- Born: July 20, 1930 Canada
- Origin: St. Catharines, Ontario, Canada
- Died: May 18, 1969 (aged 38) Ottawa, Ontario, Canada
- Genres: Big band; rock and roll;
- Occupation: Band leader

= Ronn Metcalfe =

Canadian musician

Ronn Metcalfe (July 20, 1930May 18, 1969) was a Canadian big band leader from St. Catharines and a music industry leader.

He released an LP named after the title track "Twistin' at the Woodchopper's Ball" which garnered him a gold record. He used this success to start a rock and roll band scene in Niagara, Canada. He created the Image Artist Representatives booking/managing agency, and opened The Castle in St. Catharines, the premiere club for bands between Buffalo and Toronto.

Another hit from Metcalfe (which he wrote) was a song called "Back to T.O." (T.O. is vernacular for Toronto)

This Niagara scene spawned many musicians such as Neil Peart from Rush, Glen Gratto from Lee Aaron, Bullrush, and The Mad Cats, Gary Storin from The Stampeders, The Hunt's Paul Dickinson, and Brian Gagnon and other music industry "behind the scene" types such as Jimmy Johnson from Rush and Styx.

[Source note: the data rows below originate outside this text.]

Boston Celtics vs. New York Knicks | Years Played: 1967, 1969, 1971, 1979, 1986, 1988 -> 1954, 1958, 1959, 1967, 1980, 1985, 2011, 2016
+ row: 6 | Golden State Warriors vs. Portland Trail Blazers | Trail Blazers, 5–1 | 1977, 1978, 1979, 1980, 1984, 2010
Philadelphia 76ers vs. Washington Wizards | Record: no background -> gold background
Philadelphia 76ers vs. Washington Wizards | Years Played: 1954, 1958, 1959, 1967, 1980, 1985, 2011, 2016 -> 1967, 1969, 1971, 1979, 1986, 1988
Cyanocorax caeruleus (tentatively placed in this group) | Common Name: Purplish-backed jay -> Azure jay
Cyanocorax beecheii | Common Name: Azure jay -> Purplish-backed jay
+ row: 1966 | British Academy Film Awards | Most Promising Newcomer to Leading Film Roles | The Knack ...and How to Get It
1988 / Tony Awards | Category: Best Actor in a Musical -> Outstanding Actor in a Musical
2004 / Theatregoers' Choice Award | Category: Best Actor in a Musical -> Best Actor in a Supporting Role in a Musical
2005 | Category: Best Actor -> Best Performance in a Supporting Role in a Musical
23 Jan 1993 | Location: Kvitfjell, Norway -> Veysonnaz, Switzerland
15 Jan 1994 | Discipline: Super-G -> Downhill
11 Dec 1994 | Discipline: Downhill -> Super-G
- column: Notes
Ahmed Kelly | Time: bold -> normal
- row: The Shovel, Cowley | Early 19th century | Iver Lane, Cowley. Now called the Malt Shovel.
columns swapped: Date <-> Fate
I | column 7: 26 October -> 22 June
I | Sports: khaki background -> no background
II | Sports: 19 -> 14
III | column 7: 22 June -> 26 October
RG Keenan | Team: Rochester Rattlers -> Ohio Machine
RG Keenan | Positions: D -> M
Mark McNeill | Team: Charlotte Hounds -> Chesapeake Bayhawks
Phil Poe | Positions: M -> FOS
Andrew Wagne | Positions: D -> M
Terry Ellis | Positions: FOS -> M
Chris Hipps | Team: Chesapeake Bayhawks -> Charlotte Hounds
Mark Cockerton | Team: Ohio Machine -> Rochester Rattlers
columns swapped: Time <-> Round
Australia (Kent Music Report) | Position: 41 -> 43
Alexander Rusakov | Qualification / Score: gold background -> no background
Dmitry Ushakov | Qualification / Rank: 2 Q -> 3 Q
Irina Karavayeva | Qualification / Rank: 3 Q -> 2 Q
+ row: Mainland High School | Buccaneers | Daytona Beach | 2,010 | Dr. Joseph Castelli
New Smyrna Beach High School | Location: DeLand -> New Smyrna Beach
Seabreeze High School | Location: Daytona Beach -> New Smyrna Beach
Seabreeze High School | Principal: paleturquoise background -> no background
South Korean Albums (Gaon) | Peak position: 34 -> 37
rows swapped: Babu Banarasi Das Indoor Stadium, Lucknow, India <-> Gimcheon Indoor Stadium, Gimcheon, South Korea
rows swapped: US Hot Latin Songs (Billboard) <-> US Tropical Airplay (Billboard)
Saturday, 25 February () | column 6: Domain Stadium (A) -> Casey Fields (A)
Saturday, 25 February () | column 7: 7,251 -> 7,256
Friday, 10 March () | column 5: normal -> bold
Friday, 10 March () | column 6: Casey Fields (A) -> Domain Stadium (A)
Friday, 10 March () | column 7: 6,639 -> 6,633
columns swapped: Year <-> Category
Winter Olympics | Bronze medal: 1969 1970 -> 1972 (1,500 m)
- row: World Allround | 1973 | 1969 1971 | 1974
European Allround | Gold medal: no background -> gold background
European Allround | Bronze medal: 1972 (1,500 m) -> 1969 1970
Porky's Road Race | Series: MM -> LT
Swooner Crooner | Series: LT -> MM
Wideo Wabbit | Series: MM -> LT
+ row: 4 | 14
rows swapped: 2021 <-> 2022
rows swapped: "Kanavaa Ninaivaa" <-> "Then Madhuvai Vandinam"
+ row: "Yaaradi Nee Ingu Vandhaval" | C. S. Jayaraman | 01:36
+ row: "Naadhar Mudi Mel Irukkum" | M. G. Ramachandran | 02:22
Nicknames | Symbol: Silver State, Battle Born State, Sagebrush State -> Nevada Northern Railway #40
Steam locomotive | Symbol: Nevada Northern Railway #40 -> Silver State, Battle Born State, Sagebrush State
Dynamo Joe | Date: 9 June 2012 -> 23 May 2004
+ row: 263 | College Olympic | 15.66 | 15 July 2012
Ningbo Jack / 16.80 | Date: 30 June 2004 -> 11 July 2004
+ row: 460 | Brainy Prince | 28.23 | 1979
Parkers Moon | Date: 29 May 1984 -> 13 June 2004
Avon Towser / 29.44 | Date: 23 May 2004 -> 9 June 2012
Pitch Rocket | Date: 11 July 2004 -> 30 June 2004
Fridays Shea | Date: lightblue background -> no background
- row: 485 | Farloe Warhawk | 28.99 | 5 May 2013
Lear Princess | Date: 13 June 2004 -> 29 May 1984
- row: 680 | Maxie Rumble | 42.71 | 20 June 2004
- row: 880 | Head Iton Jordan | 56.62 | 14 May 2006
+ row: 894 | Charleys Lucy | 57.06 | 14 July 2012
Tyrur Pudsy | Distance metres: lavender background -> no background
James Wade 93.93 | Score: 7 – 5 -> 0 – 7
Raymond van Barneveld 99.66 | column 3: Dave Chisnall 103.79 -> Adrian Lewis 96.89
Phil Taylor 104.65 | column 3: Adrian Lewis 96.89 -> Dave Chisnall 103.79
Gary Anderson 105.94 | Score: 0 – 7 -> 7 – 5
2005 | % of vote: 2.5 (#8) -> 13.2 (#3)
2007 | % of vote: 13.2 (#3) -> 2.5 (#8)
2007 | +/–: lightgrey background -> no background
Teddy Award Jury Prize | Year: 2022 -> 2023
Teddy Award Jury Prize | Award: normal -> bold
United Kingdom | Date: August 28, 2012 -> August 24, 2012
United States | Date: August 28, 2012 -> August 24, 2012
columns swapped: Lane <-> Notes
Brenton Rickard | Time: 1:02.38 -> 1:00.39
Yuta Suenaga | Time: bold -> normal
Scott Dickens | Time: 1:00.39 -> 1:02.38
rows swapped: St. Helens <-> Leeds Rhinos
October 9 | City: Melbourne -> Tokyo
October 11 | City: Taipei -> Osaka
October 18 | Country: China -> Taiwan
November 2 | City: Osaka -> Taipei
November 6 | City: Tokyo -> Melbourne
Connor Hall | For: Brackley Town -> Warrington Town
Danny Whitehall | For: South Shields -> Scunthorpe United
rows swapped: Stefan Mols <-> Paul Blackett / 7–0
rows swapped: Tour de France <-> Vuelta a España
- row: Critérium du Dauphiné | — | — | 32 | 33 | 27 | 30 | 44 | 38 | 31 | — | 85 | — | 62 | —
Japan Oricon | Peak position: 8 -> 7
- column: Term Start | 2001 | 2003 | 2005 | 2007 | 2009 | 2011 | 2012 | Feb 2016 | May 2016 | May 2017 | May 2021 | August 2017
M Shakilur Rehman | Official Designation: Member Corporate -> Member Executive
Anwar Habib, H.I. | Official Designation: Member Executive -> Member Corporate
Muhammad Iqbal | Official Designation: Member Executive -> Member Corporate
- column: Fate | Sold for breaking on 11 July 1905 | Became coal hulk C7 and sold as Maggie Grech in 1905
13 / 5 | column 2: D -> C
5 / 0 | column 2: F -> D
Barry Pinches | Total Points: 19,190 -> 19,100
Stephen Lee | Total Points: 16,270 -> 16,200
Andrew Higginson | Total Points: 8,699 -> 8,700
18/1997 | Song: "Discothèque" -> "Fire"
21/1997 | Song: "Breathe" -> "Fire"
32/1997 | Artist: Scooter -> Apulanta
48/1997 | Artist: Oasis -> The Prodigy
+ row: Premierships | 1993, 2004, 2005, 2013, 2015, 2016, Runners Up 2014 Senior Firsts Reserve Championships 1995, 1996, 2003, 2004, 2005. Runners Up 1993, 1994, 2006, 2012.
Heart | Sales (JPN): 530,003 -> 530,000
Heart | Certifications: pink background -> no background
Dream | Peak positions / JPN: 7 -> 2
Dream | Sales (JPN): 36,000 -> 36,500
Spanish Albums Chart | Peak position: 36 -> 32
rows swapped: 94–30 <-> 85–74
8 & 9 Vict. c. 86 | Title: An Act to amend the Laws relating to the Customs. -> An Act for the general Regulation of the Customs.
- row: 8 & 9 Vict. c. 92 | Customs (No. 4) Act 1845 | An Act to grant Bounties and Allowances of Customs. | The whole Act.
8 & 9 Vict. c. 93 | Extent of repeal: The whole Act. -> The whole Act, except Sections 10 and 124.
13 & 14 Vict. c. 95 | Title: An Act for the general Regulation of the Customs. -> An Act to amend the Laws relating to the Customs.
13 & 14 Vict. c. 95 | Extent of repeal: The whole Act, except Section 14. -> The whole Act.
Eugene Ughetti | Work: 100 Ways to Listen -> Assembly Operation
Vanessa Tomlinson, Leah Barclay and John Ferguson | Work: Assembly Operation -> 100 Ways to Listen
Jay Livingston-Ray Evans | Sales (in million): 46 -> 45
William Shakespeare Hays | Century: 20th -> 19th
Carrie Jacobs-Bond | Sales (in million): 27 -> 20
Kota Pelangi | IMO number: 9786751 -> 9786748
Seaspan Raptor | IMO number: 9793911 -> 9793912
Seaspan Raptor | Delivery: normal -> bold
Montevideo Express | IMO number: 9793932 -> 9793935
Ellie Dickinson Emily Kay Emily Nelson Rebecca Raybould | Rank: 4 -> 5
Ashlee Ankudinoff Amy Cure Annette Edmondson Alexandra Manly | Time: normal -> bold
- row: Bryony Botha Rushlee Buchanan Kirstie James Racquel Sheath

Some of Metcalfe's band include:
- Drummer Chico Fernandez who went on to work with Motown and Vegas acts
- Alto sax Fred Lipsius who went on to create Blood, Sweat & Tears
- Bass trombonist Tony Salvatore who later joined Doc Severinsen's Tonight Show Band
- Sam Falzone who later joined up with Don Ellis.

Metcalfe died of a sudden heart attack at the age of 38 while on a business/family trip to Ottawa. At the time he was securing a deal with Polydor Records, for songwriter Pete Dowan and others.